We are using two table design for this.
One table is holding data about transaction (database, table name, schema, column, application that triggered transaction, host name for login that started transaction, date, number of affected rows and couple more).
Second table is only used to store data changes so that we can undo changes if needed and report on old/new values.
Another option is to use a third party tool for this such as ApexSQL Audit or Change Data Capture feature in SQL Server.
I have found these two links useful:
Using CLR and single audit table.
Creating a generic audit trigger with SQL 2005 CLR
Using triggers and separate audit table for each table being audited.
How do I audit changes to SQL Server data?
Are there any built-in audit packages?

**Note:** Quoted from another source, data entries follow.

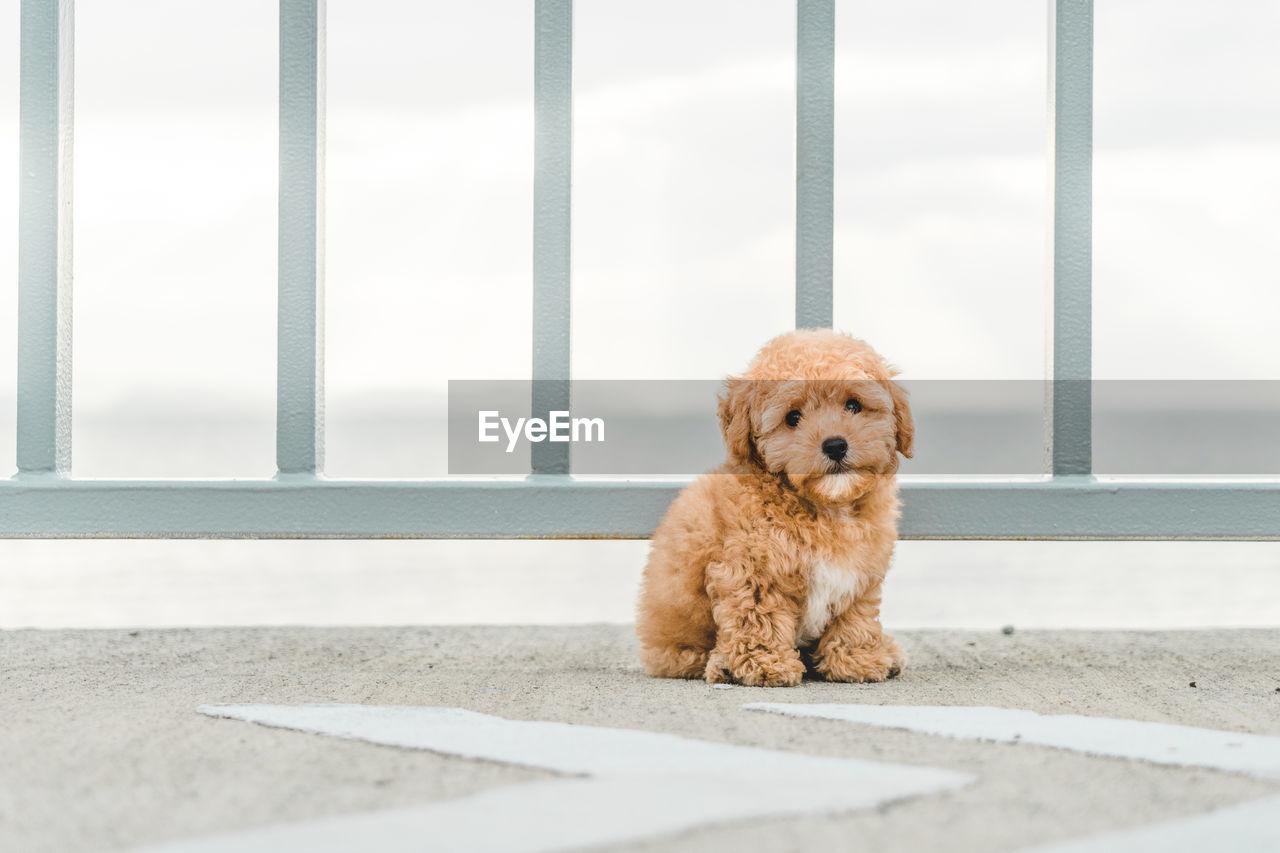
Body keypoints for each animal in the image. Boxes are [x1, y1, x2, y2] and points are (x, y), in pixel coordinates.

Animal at [637, 325, 916, 686]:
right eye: (793, 417)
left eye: (853, 405)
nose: (835, 445)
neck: (825, 507)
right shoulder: (750, 569)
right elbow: (757, 617)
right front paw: (764, 664)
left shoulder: (859, 572)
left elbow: (855, 616)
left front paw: (856, 661)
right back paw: (722, 664)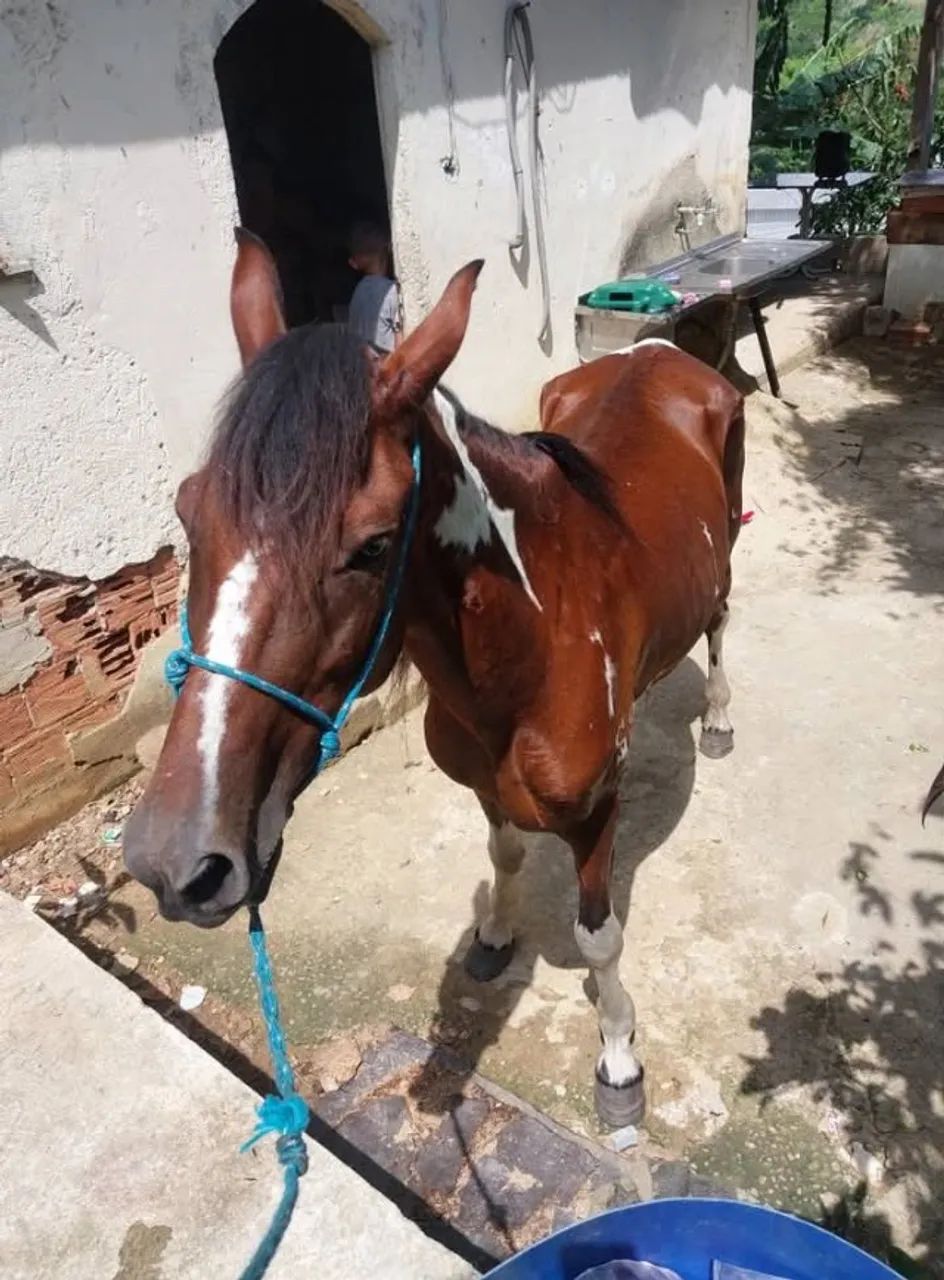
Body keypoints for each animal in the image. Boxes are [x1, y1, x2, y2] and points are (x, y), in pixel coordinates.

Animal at [124, 230, 745, 1127]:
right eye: (186, 508)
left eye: (374, 543)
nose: (178, 861)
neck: (537, 642)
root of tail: (662, 351)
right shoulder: (485, 785)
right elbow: (506, 853)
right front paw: (493, 939)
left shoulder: (598, 815)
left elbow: (599, 939)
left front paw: (620, 1061)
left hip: (727, 536)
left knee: (723, 621)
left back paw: (721, 719)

Oracle has a nice package, which will even send audit changes off to a separate server outside the access of any bad guy who is modifying the SQL.
Their example is awesome... it shows how to alert on anybody modifying the audit tables.
OmniAudit might be a good solution for you need. I've never used it before because I'm quite happy writing my own audit routines, but it sounds good.
I use the approach described by Greg in his answer and populate the audit table with a stored procedure called from the table triggers.